Give them Plenty of Rope

Lovely idea of allowing the customers to do what they want. Tries to figure out what that is, not make you fit into its world. Original BASIC didn't even need spaces between words if it could interpret it.


MV compared to Relational

The MV model is not a data model like the Relational Model. One reason is that the very term "data model" has been defined and redefined over the years in such a way that it excludes MV. This was not done to exclude MV, it just happens to be that way. However, it is still to my mind a way of modeling data and I will continue to use the term "model" to describe it.

The Relational and Multi-Value models were conceived more or less at the same time and both were based on the idea of data being held in some form of table. However, two quite different approaches to handling data in computers were taken.

The Relational Model was based on E. C. Codd's work and aimed to set up a generic method of handling data. The method used is formal, mathematical, and allows for a way of handling data to be defined that was suitable for formal proofs in an analysable logic. The usual way of storing data at the time was heirarchic, thus specific to each application, and did not allow a generic logic to be developed. Codd used an array representation of relations to explain the "Relational View of Data". Arrays have rows and columns which, along with the term 'tablespace' in actual database implementations, may explain why people think of the Relational Model as being made up of tables.

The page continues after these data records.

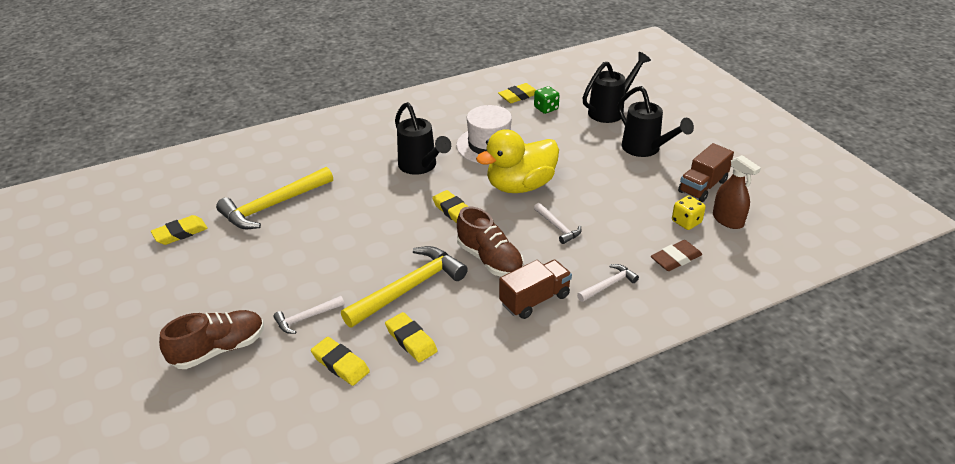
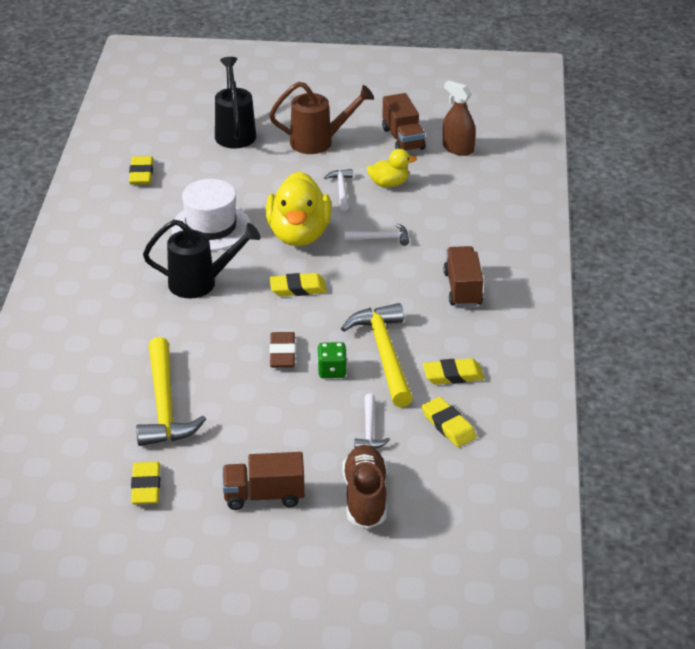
camera: 60 degrees left, 0 degrees up
yellow eraser [311,337,370,386] -> yellow eraser turned 75 degrees clockwise [422,397,476,447]
brown shoe [457,207,524,277] -> none
green dice [534,86,560,114] -> green dice moved to [317,342,347,378]
white hammer [577,264,639,302] -> white hammer moved to [324,169,353,211]
black watering can [618,86,694,157] -> brown watering can [269,82,374,154]
brown eraser [651,240,702,271] -> brown eraser moved to [270,332,295,368]
yellow dice [672,195,706,230] -> none
brown spray bottle [713,155,761,229] -> brown spray bottle turned 135 degrees counterclockwise [443,80,476,156]
none -> brown truck [223,452,305,510]
none -> yellow duck [367,149,417,187]

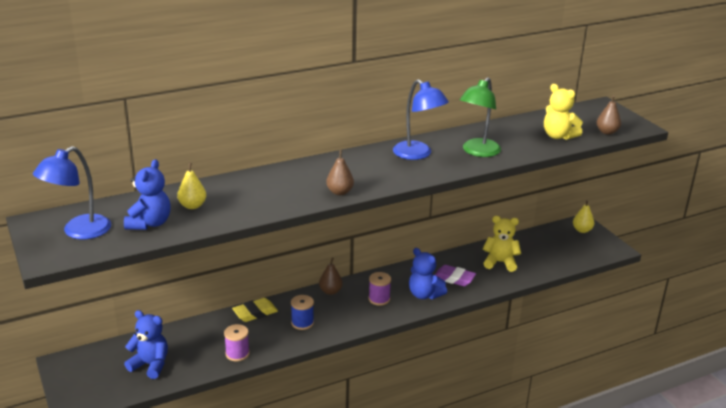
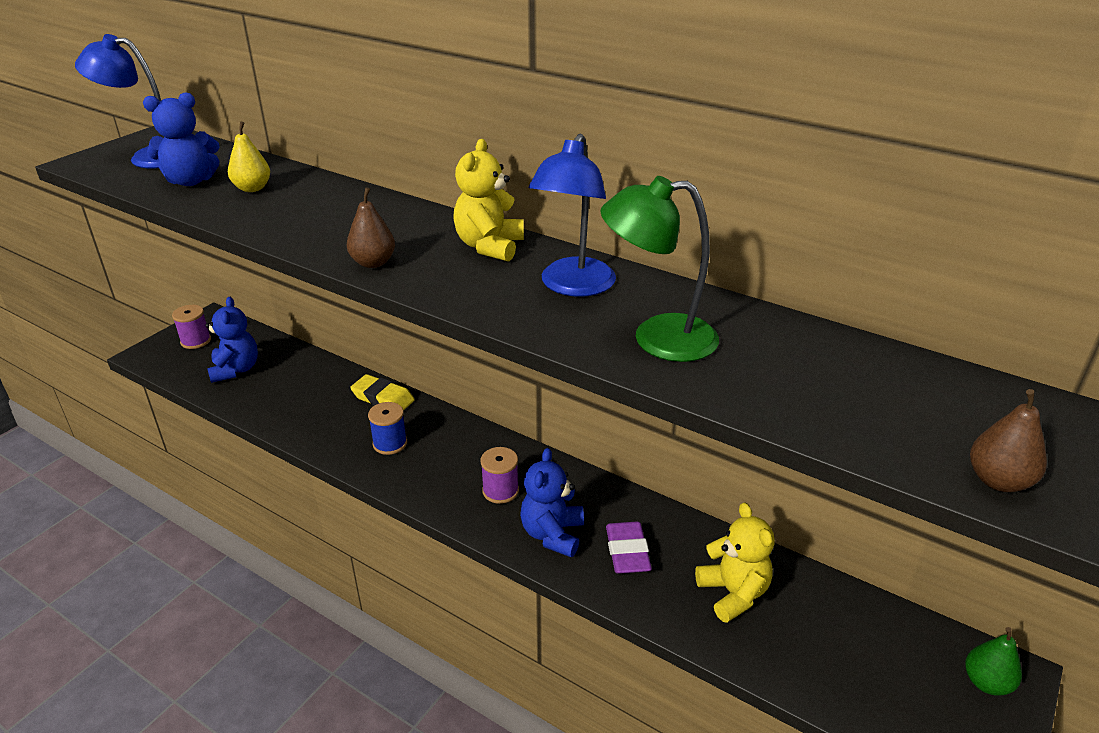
camera: 60 degrees right, 5 degrees up
purple spool [224,324,250,361] -> purple spool moved to [172,305,211,349]
brown pear [319,258,343,295] -> none
yellow teddy bear [544,84,583,140] -> yellow teddy bear moved to [453,139,524,262]
yellow pear [573,200,594,233] -> green pear [965,627,1022,696]

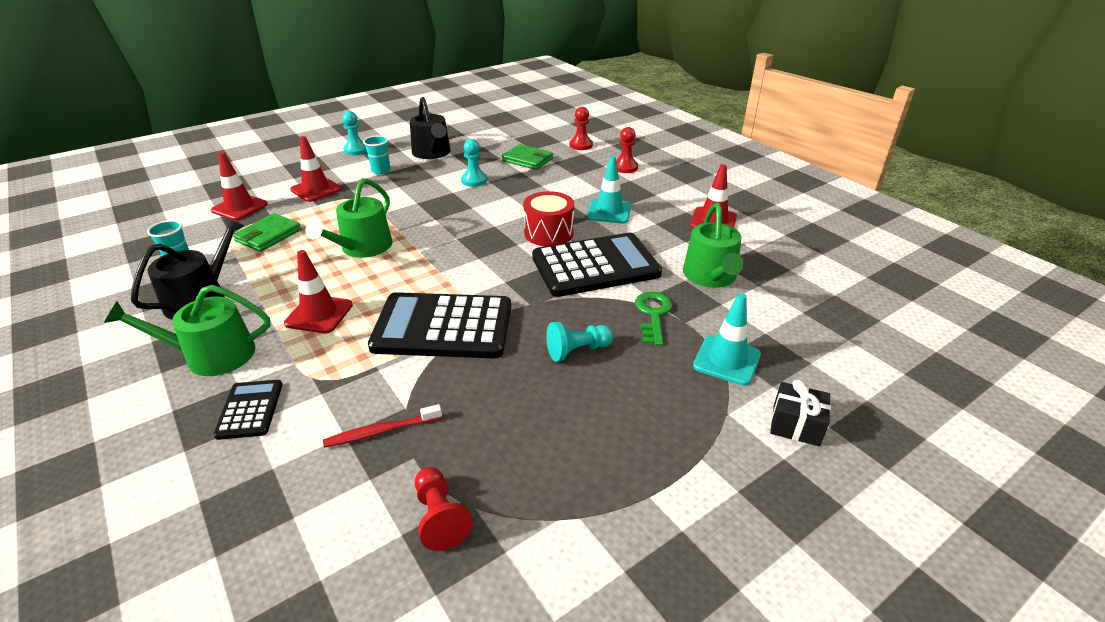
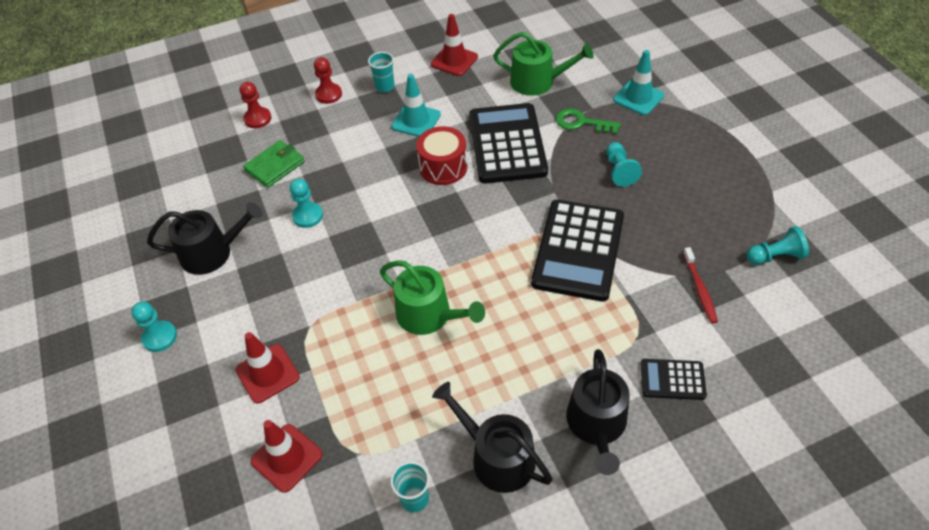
camera: 75 degrees left, 15 degrees up
green watering can [104,285,270,376] -> black watering can [566,349,630,475]
green wallet [233,213,301,252] -> none
red traffic cone [284,250,353,334] -> none
turquoise cup [363,135,390,174] -> turquoise cup moved to [368,52,395,92]
red pawn [415,467,473,551] -> turquoise pawn [746,226,809,265]
black gift [770,379,831,446] -> none

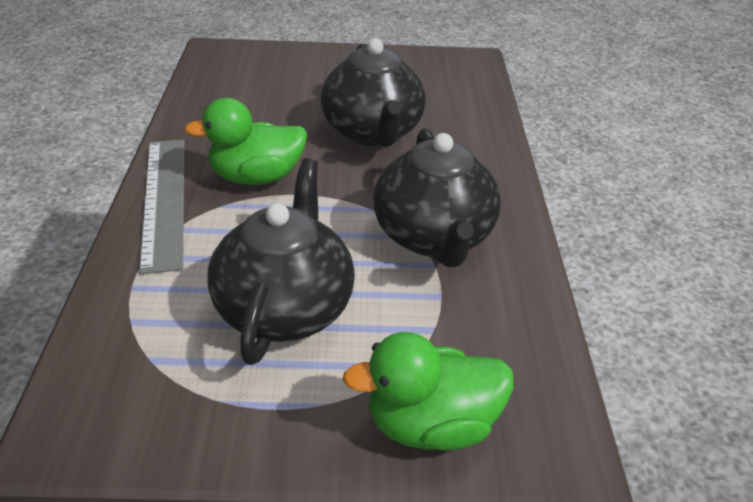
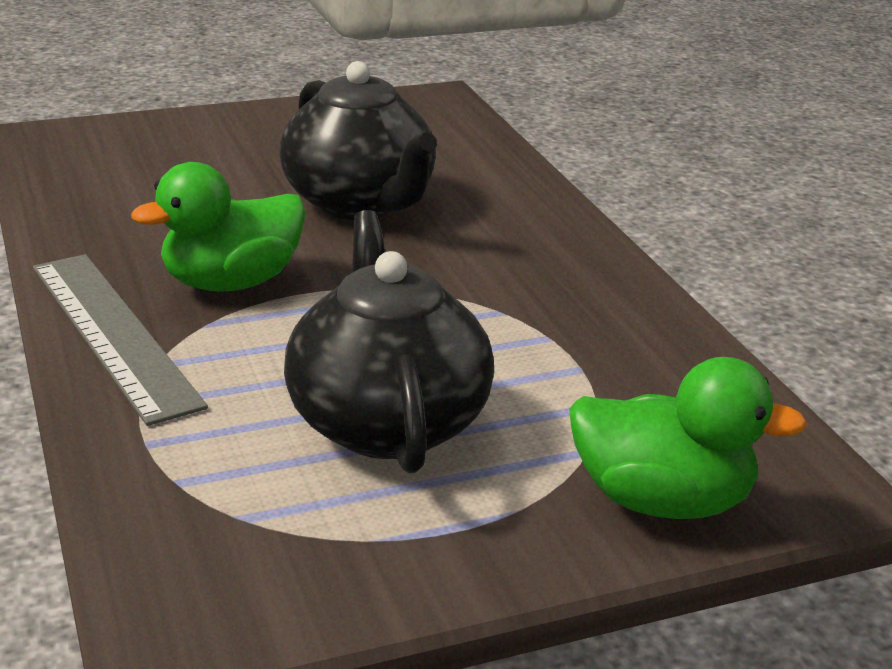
camera: 20 degrees left, 10 degrees down
green duck [342,332,514,451] -> green duck turned 135 degrees counterclockwise [569,357,808,519]
black teapot [373,128,501,267] -> none

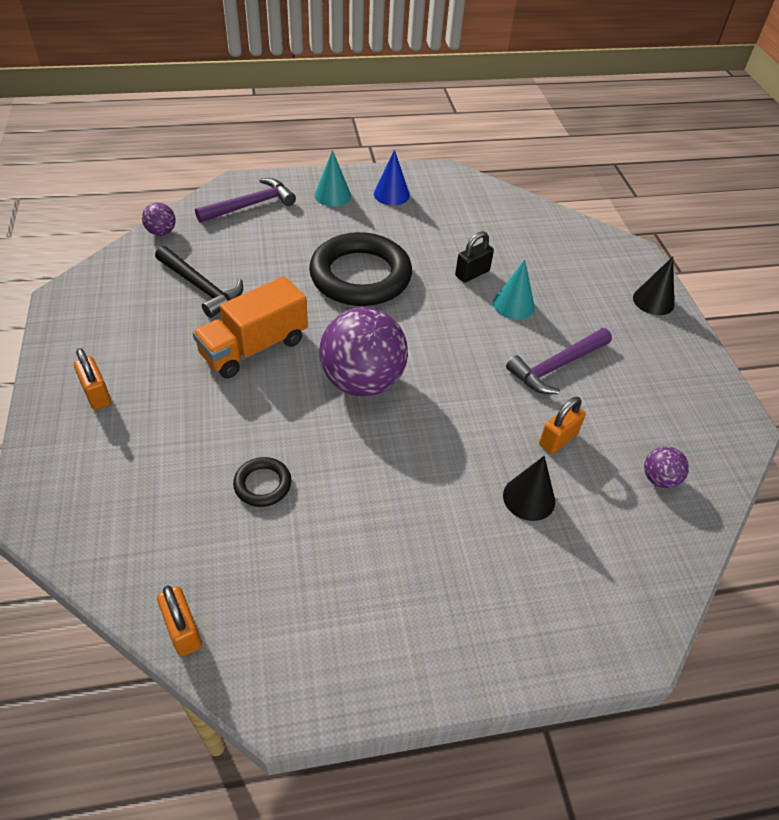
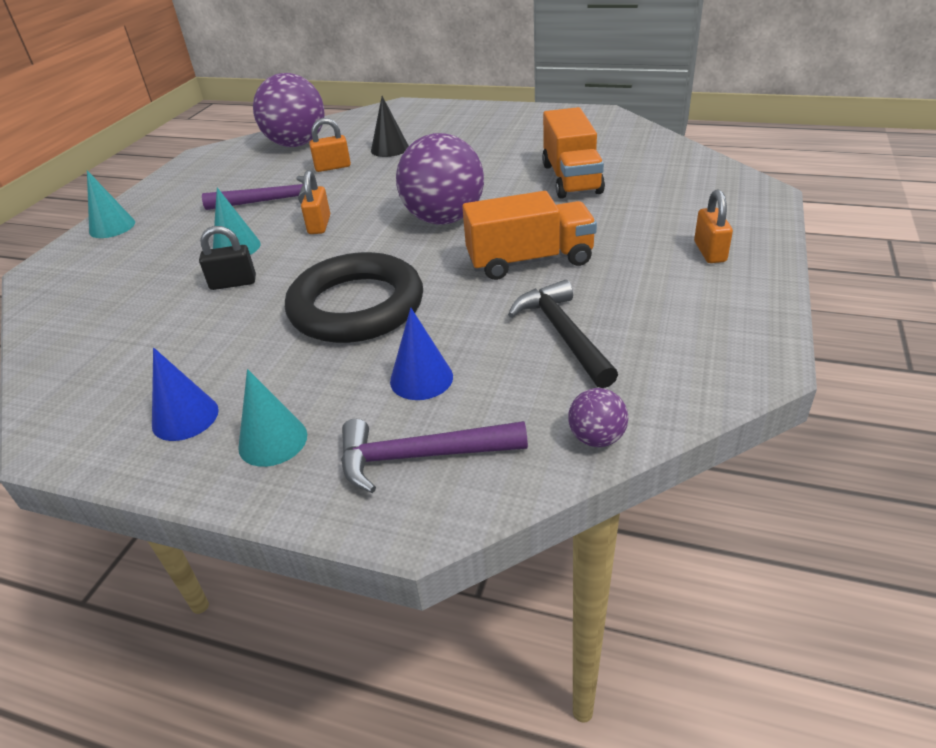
camera: 145 degrees left, 10 degrees down
orange padlock [157,585,202,657] -> orange padlock moved to [301,170,330,234]
black ring [233,457,292,507] -> orange truck [542,107,605,199]
black cone [633,257,674,315] -> turquoise cone [87,170,135,238]
purple ball [644,446,689,488] -> purple ball [253,73,325,147], size x2.25
none -> blue cone [390,307,453,400]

As the overall concept has been refined over the years, we now have three levels. They are

  • The presentation layer
  • The logical layer
  • The storage layer

The logical layer is held to be the Relational Model. Here we have the "Relational Data Model" using "Relational algebra", where Codd's "Relational calculus" operates. This is where the Relational Database Management System (RDBMS) exists. In the ideal system (which, of course, does not exist), the storage layer can be adjusted and tuned for performance while the logical layer and its constraint logic is unchanged.

SQL databases implement various forms of DBMS, each of which follow the relational model to some degree. SQL is used not only in the logical layer, but also to define the storage structure as well. SQL databases seem to define various data 'types' that exist only because they were used in computer programming.


The Multi-Value Model was based on a project to report on information held in large computer data banks. The method involved defining the path to the storage and how to format it in printouts. This path and formatting information was held in a data dictionary and gave the ability to request data by a field name rather than by an access path. This was extended by Don Nelson and Dick Pick by designing a storage structure which made it simple to define the path to specific data fields. Rather than interposing a logical layer between presentation and storage, the storage layer was abstracted to match the presentation. All data was stored as a string of characters so that you could read the text pretty well 'by eye' directly off the storage structure.

In the Multi-Value model there is no DBMS as such. The definition used for data presentation does not provide constraint checking on data updates. All controls are enforced by the application. However, there have been a large number of application generators and fourth generation languages developed in MV. I remember writing one myself that took my specification and generated working code. It took me two weeks to write and produced 50,000 lines of code in 20 minutes for something over 100 programs (data entry, menus, and reports). I think the reason why I (and so many others) could do this was that the particular type of BASIC used in MV is really good at handling strings, including strings of source code.